To do
All lines in the entries below that hold "Ziegler" make up the answer.

Material for this task

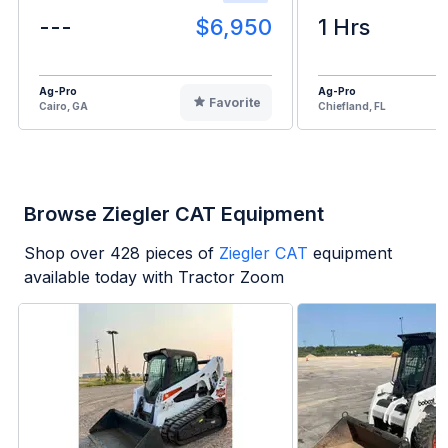
---
$6,950
1 Hrs
Ag-Pro
Ag-Pro
Favorite
Cairo, GA
Chiefland, FL
Browse Ziegler CAT Equipment
Shop over
428
pieces of
Ziegler CAT
equipment
available today with Tractor Zoom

Written response
Browse Ziegler CAT Equipment
Ziegler CAT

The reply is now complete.